Activity -
Recast the text of the rows below as a JSON list of strings, one string per line. Begin at the line that contains "Trang Trắng" and stop after the line that contains "Contact us before ordering", omitting blank lines and leaving the pictures out.
[Opening Data to process section]
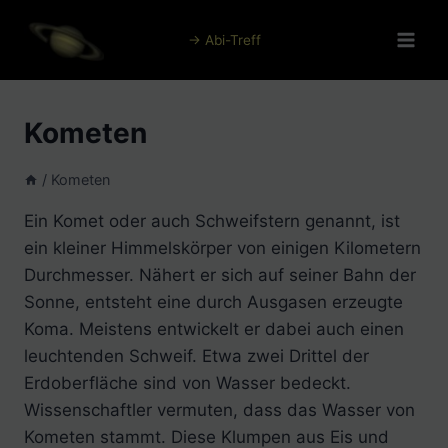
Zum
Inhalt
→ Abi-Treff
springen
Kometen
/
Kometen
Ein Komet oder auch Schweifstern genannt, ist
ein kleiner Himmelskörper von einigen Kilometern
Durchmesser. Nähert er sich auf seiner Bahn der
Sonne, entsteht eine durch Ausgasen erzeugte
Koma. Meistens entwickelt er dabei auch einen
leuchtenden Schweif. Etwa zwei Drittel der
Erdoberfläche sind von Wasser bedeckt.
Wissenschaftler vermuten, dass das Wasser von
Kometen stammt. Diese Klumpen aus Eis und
[Closing Data to process section]
[Opening Data to process section]
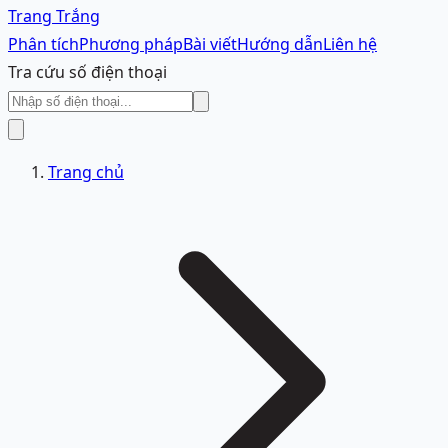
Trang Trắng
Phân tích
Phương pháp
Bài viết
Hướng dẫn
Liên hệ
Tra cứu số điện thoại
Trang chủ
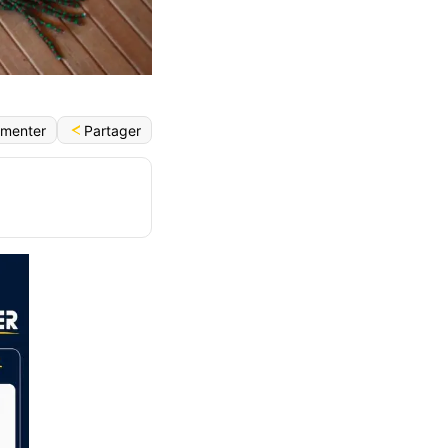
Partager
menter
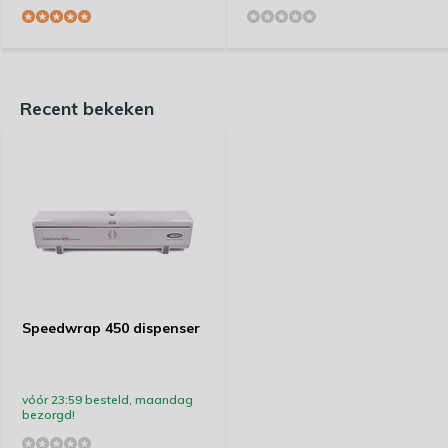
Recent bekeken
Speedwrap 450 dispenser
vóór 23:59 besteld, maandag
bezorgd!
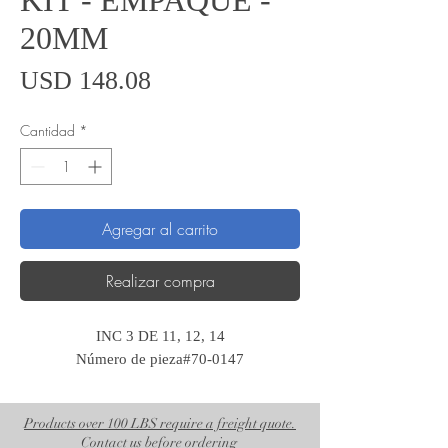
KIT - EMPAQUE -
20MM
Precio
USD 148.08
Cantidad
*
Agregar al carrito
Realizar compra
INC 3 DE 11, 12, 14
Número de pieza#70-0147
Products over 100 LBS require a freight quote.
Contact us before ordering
[Closing Data to process section]
Task result -
[
  "Trang Trắng",
  "Phân tích",
  "Phương pháp",
  "Bài viết",
  "Hướng dẫn",
  "Liên hệ",
  "Tra cứu số điện thoại",
  "Trang chủ",
  "Partager",
  "menter",
  "Recent bekeken",
  "Speedwrap 450 dispenser",
  "vóór 23:59 besteld, maandag",
  "bezorgd!",
  "KIT - EMPAQUE -",
  "20MM",
  "Precio",
  "USD 148.08",
  "Cantidad",
  "*",
  "Agregar al carrito",
  "Realizar compra",
  "INC 3 DE 11, 12, 14",
  "Número de pieza#70-0147",
  "Products over 100 LBS require a freight quote.",
  "Contact us before ordering"
]